This is a simple notebook to explore Gradient Descent methods linear data with some (non-Gaussian) scatter.

It accompanies Chapter 5 of the book (2 of 5).

Author: Viviana Acquaviva, with contributions by Jake Postiglione and Olga Privman.

In [None]:
import numpy as np
import matplotlib
import matplotlib.pyplot as plt
from sklearn import metrics
%matplotlib inline

font = {'size'   : 16}
matplotlib.rc('font', **font)
matplotlib.rc('xtick', labelsize=14) 
matplotlib.rc('ytick', labelsize=14) 
matplotlib.rcParams.update({'figure.autolayout': False})
matplotlib.rcParams['figure.dpi'] = 300

In [None]:
from sklearn import linear_model

In [None]:
model = linear_model.LinearRegression()

In [None]:
np.random.seed(16) #set seed for reproducibility purposes

x = np.arange(100)

* **Work task A**
According to the gradient descent notebook, which chapter of the book does it accompany?
* **Work task B**
Reproduce the passage of the gradient descent notebook from "This is a simple" up to and including "and Olga Privman.".

* **Records**
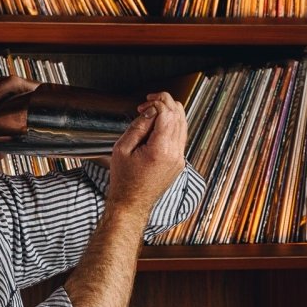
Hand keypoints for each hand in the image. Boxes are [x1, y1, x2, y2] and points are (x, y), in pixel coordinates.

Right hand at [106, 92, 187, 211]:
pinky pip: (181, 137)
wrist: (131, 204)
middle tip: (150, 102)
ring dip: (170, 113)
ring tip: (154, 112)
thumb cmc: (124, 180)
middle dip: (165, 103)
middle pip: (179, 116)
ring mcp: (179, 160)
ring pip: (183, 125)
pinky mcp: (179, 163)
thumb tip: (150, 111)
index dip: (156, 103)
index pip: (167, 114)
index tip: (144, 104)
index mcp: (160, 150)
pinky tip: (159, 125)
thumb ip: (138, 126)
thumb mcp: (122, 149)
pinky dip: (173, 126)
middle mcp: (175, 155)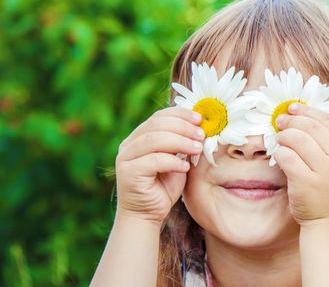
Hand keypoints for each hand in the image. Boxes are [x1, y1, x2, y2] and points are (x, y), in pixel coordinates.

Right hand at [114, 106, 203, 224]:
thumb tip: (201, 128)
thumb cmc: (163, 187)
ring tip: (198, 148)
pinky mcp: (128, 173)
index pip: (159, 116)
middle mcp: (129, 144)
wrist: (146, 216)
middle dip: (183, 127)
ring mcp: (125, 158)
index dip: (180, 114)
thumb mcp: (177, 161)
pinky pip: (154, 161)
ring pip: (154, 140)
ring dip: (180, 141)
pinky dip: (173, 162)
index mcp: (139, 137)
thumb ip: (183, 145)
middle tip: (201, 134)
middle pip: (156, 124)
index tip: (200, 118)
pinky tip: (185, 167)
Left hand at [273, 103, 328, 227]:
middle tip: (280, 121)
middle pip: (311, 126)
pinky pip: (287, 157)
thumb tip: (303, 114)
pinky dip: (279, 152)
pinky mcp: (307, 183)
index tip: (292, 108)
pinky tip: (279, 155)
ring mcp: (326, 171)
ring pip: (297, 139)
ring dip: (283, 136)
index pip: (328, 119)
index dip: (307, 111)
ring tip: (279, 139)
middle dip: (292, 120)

==

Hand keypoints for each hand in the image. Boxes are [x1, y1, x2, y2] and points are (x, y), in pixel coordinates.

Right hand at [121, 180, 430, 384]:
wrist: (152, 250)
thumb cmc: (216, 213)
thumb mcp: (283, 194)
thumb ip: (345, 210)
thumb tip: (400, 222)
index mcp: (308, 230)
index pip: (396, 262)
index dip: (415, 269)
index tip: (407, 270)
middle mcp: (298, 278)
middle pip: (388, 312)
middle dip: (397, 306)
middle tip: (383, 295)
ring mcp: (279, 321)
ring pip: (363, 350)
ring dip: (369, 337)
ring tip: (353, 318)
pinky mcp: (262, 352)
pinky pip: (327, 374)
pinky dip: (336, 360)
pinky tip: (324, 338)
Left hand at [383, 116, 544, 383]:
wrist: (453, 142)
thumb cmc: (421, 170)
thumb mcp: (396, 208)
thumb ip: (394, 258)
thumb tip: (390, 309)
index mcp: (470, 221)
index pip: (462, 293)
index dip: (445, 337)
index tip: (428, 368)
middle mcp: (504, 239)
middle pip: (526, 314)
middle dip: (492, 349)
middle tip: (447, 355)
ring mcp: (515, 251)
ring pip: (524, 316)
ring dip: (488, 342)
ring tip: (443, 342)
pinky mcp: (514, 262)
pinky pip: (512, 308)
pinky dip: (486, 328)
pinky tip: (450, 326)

* **Written answer A**
Chapter 5 (2 of 5).

* **Written answer B**
This is a simple notebook to explore Gradient Descent methods linear data with some (non-Gaussian) scatter.

It accompanies Chapter 5 of the book (2 of 5).

Author: Viviana Acquaviva, with contributions by Jake Postiglione and Olga Privman.